Apart from the examination of the accuracy of the eight remotely-sensed soil moisture products, we also investigate some possible factors that might lead to the different performance of the soil moisture products. These include assessing the accuracy of satellite surface temperature using station-averaged ground measurements, as shown in Figure 7, and examining the temporal behavior of the satellite-derived vegetation optical depth and vegetation water content, as shown in Figure 8.

5.1. Assessment of Satellite Surface Temperature Data

Many factors impact the validation accuracy of satellite soil moisture products, including (1) the uncertainties originating from the well-known horizontal and vertical mismatch between in-situ soil moisture and satellite observations (commonly, the effective soil moisture sampling depth at the L-band and C/X-band is 0–3 cm and 0–1 cm, respectively, and also depends on soil moisture [16,22], while the ground soil moisture is measured at 5 cm); (2) the possible errors in ground measurements; (3) the effects of RFI; and (4) the inaccurate correction of the perturbing factors (e.g., surface temperature, vegetation, and surface roughness) in the soil moisture retrieval algorithm [23]. In contrast to active microwave backscatter, which is nearly unaffected by surface temperature, the passive observations are heavily controlled by temperature. Thus, the effects of surface temperature must be eliminated for reliable soil moisture retrievals [10]. In SMAP and SMOS soil moisture retrieval algorithms, the surface temperatures are all derived from model simulations. The SMAP surface temperature is predicted from the NASA GEOS-5 model, and SMOS surface temperature is obtained from the ECMWF model. In contrast, in LPRM, the surface temperature is retrieved separately from the 36.5 GHz V-pol brightness temperature. In the FY3B algorithm, a similar approach to LPRM is adopted to correct the effects of surface temperature, but the surface temperature data is not provided at present. For the JAXA algorithm, the PI and ISW are applied to minimize the effects of surface temperature to retrieve soil moisture. Therefore, in this section, we examine the accuracy of the surface temperature provided by the SMAP, SMOS and AMSR2 (LPRM) products, shown in Figure 7. It should be noted that in the SMOS algorithm, a two-layer algorithm [9] is adopted to calculate the effective soil temperature, which can eliminate the influence of temperature more effectively. However, in the SMOS CATDS product, only the soil temperature of the first layer from ECMWF (i.e., Temp_STL1) is provided. In our study, the SMOS surface temperature ancillary data we examined is the Temp_STL1 product, which is not the actual soil effective temperature used in the SMOS algorithm.

......

TASK TO CARRY OUT »
List every factor that the soil moisture excerpt names as affecting the validation accuracy of satellite soil moisture products. The entries here have no connection to the soil moisture excerpt.

DATA »
......

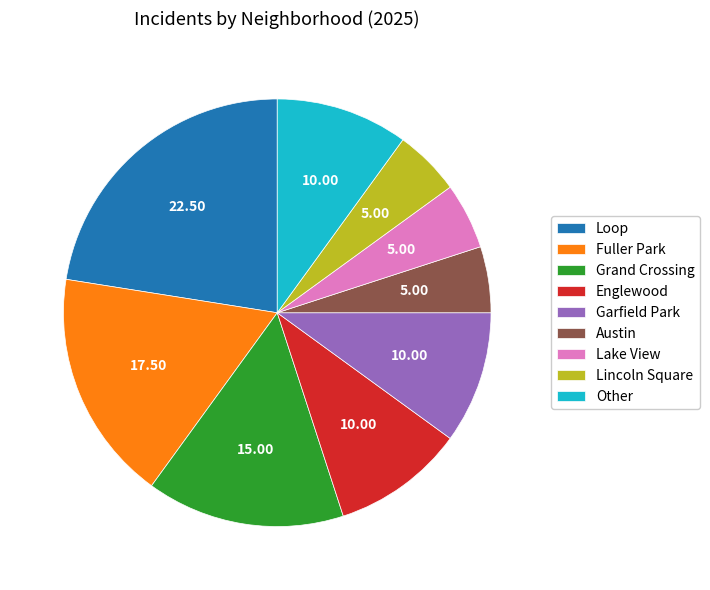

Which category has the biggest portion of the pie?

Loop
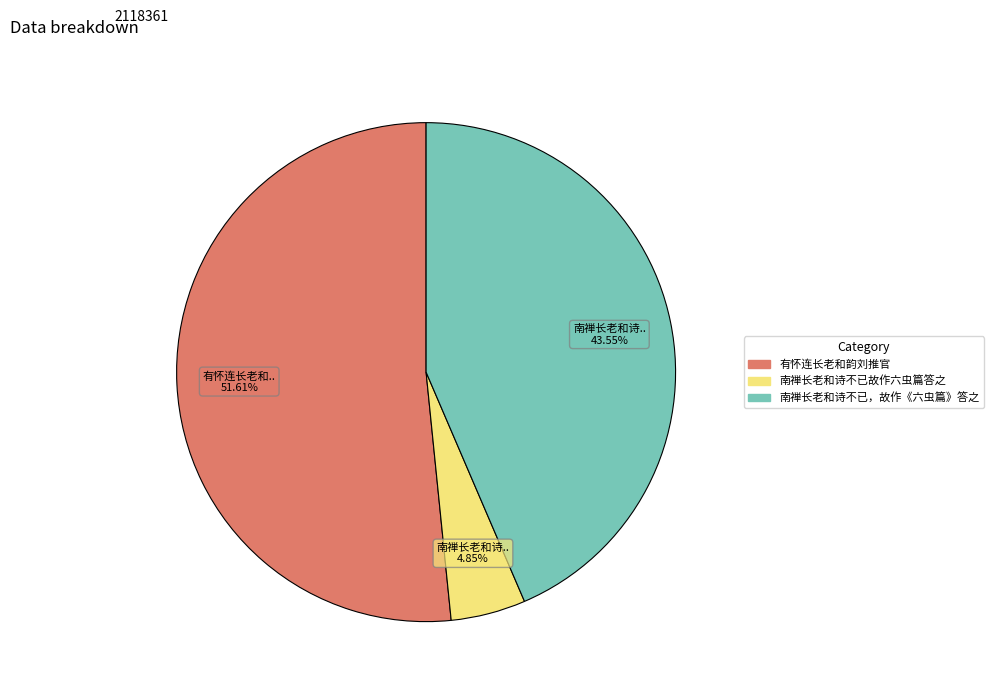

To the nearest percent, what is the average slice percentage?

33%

......

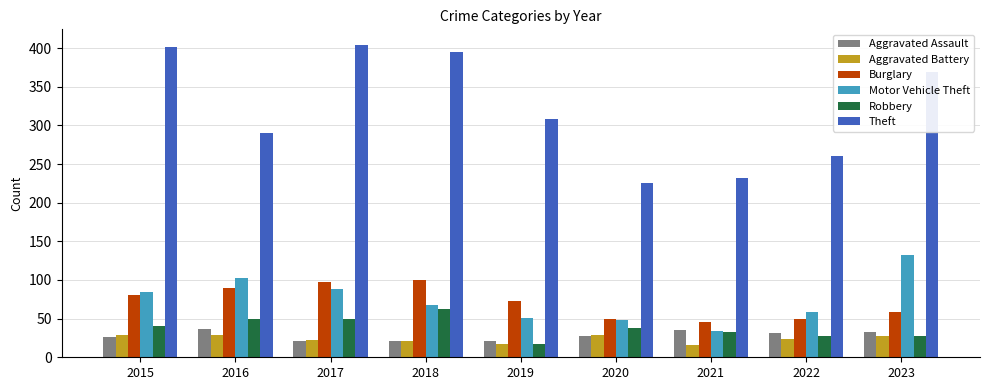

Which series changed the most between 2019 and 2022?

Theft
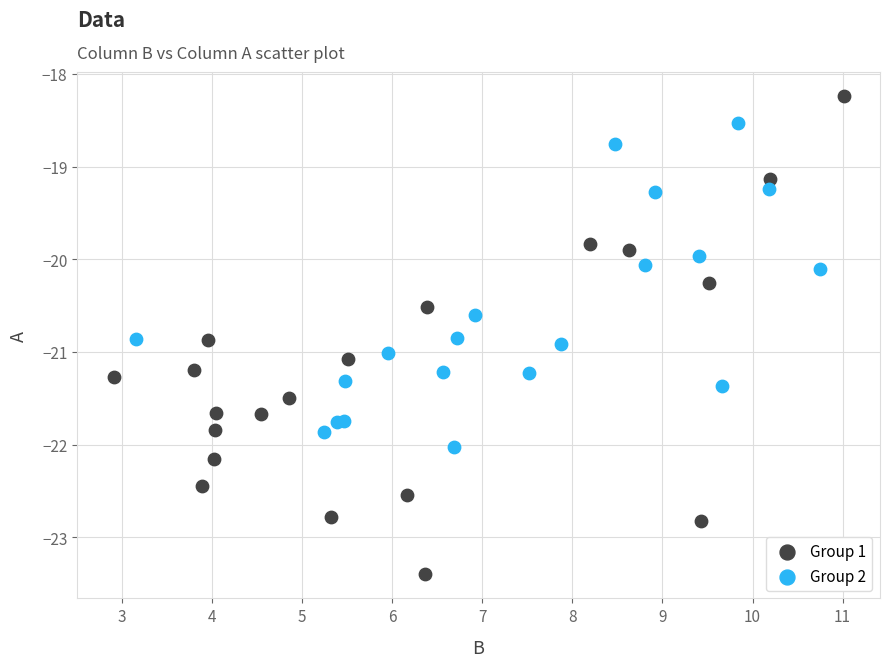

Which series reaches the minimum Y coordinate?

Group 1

......

FINISHED EXERCISE »
1. Uncertainties from the horizontal and vertical mismatch between in-situ soil moisture and satellite observations
2. Possible errors in ground measurements
3. The effects of RFI
4. Inaccurate correction of perturbing factors (e.g., surface temperature, vegetation, and surface roughness) in the soil moisture retrieval algorithm